- Standard edition cover

Single by Rina Aiuchi

from the album Trip
- Released: December 19, 2007
- Genre: J-pop
- Length: 5:33
- Label: Giza Studio
- Songwriter(s): Rina Aiuchi; Koji Goto;
- Producer(s): Rina Aiuchi; Kannonji;

Rina Aiuchi singles chronology
| "Mint" (2007) | "Nemurenu Yo ni" / "Party Time Party Up" (2007) | "I Believe You ~Ai no Hana~" (2008) |

= Nemurenu Yo ni =

2007 single by Rina Aiuchi

"Nemurenu Yo ni" (眠れぬ夜に) is a song by Japanese singer-songwriter Rina Aiuchi. It was released on 19 December 2007 through Giza Studio, as a double A-side with "Party Time Party Up" and the third single from her sixth studio album Trip. The single was released in the four editions: two standard editions and two limited editions. Following the release, the single peaked at number eight in Japan and has sold over 18,413 copies nationwide. The song served as the theme songs to the Japanese television show, Kami Summers.

Data supplied:
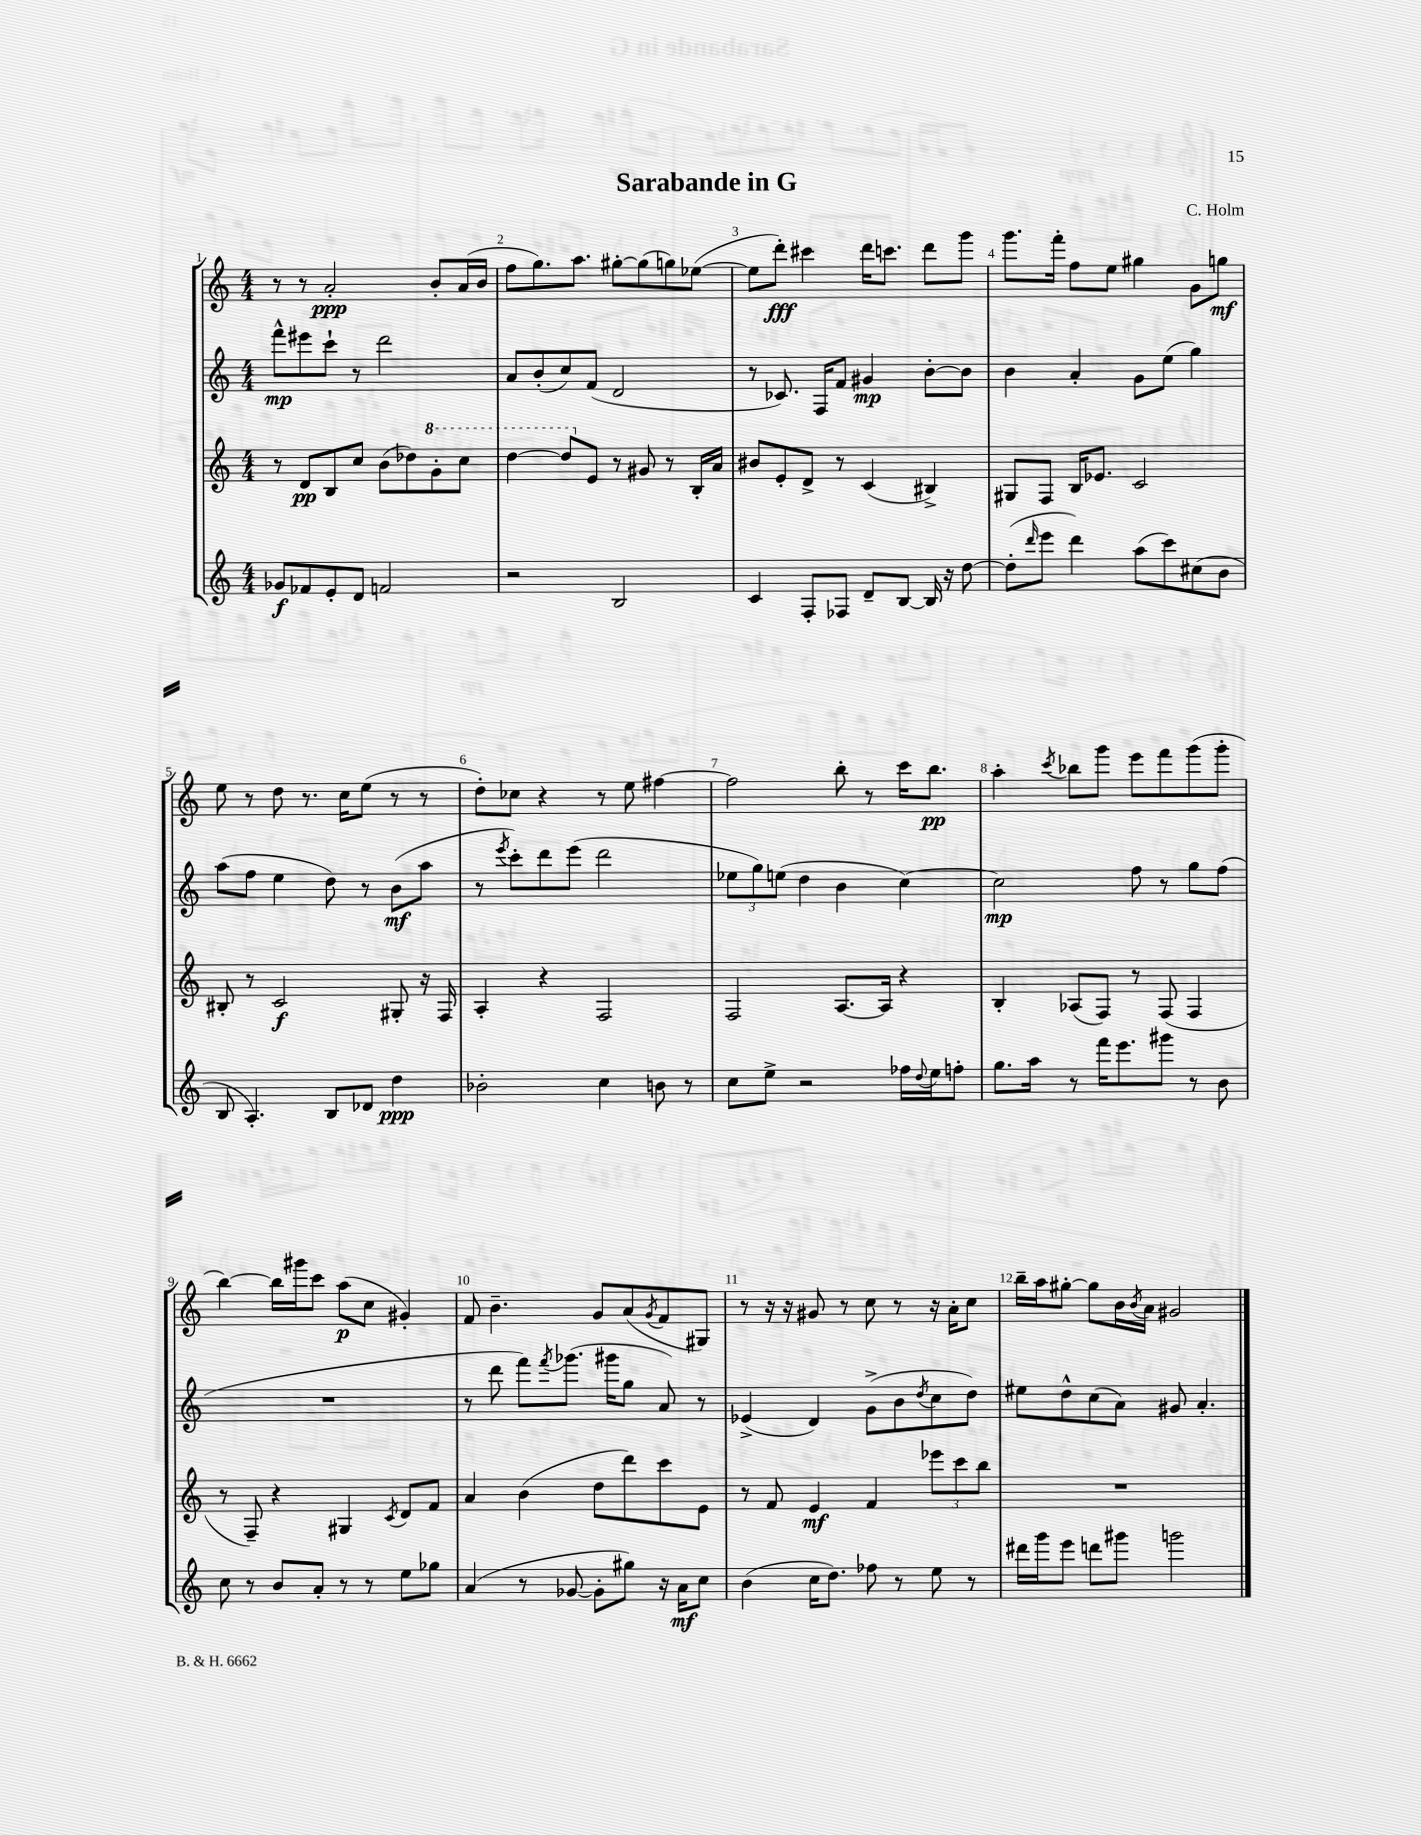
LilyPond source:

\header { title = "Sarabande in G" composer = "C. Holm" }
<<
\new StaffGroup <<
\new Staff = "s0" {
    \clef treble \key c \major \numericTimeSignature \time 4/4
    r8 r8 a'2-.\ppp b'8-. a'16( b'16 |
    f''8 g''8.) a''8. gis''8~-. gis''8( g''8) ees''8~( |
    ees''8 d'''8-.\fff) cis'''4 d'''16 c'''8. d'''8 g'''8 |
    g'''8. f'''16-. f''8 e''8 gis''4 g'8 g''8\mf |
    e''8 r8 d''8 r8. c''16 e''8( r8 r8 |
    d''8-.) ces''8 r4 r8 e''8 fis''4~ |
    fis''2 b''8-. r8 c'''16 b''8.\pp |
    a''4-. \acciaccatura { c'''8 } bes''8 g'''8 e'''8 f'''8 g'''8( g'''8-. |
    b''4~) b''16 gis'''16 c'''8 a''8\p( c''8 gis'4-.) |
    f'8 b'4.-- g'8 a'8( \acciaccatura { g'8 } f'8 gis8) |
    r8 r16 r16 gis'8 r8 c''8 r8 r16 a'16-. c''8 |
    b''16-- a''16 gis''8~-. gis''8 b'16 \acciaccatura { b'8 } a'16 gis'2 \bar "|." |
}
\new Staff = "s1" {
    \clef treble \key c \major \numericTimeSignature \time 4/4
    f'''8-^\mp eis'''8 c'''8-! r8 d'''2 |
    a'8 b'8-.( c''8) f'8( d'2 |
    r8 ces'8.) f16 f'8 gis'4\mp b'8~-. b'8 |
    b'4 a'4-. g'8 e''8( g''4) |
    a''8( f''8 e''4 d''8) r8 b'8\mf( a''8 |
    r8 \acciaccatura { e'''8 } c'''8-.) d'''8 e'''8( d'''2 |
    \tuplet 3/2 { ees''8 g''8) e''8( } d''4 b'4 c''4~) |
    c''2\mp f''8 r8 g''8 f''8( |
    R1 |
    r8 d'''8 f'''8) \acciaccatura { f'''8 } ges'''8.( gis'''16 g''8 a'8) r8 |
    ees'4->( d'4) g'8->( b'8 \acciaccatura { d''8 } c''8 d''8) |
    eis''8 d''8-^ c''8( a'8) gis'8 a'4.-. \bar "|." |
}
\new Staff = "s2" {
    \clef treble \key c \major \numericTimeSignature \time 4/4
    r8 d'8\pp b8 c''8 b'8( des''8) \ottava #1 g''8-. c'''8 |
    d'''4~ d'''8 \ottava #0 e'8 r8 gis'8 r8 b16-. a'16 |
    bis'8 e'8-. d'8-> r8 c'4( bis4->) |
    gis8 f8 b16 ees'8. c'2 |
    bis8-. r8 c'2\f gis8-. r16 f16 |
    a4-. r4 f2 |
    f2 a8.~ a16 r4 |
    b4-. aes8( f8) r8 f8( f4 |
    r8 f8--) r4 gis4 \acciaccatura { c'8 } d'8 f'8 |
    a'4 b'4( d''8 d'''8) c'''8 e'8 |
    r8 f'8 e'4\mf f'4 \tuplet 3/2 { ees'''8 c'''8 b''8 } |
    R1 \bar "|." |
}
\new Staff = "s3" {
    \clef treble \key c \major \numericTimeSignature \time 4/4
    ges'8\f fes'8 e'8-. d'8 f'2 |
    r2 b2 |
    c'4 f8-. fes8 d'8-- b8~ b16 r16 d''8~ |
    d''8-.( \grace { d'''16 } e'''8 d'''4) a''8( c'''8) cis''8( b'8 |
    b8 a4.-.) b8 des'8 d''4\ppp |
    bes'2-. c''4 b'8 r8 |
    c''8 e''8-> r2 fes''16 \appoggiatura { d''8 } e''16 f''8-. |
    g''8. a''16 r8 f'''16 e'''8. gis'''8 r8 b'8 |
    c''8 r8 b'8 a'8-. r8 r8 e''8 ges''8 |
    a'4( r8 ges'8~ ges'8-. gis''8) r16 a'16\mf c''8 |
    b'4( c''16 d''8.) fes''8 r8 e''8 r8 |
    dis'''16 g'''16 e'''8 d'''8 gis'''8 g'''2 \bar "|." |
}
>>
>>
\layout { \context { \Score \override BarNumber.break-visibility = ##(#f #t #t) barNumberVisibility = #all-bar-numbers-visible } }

Challenges:
(1) In the song article, what peak position did the single reach in Japan?
(2) Reproduce the part of the song article from "Rina Aiuchi singles" to "show, Kami Summers.".
The material plays no part in what comes next.

Results in order:
(1) Number eight.

(2)
Rina Aiuchi singles chronology
| "Mint" (2007) | "Nemurenu Yo ni" / "Party Time Party Up" (2007) | "I Believe You ~Ai no Hana~" (2008) |

= Nemurenu Yo ni =

2007 single by Rina Aiuchi

"Nemurenu Yo ni" (眠れぬ夜に) is a song by Japanese singer-songwriter Rina Aiuchi. It was released on 19 December 2007 through Giza Studio, as a double A-side with "Party Time Party Up" and the third single from her sixth studio album Trip. The single was released in the four editions: two standard editions and two limited editions. Following the release, the single peaked at number eight in Japan and has sold over 18,413 copies nationwide. The song served as the theme songs to the Japanese television show, Kami Summers.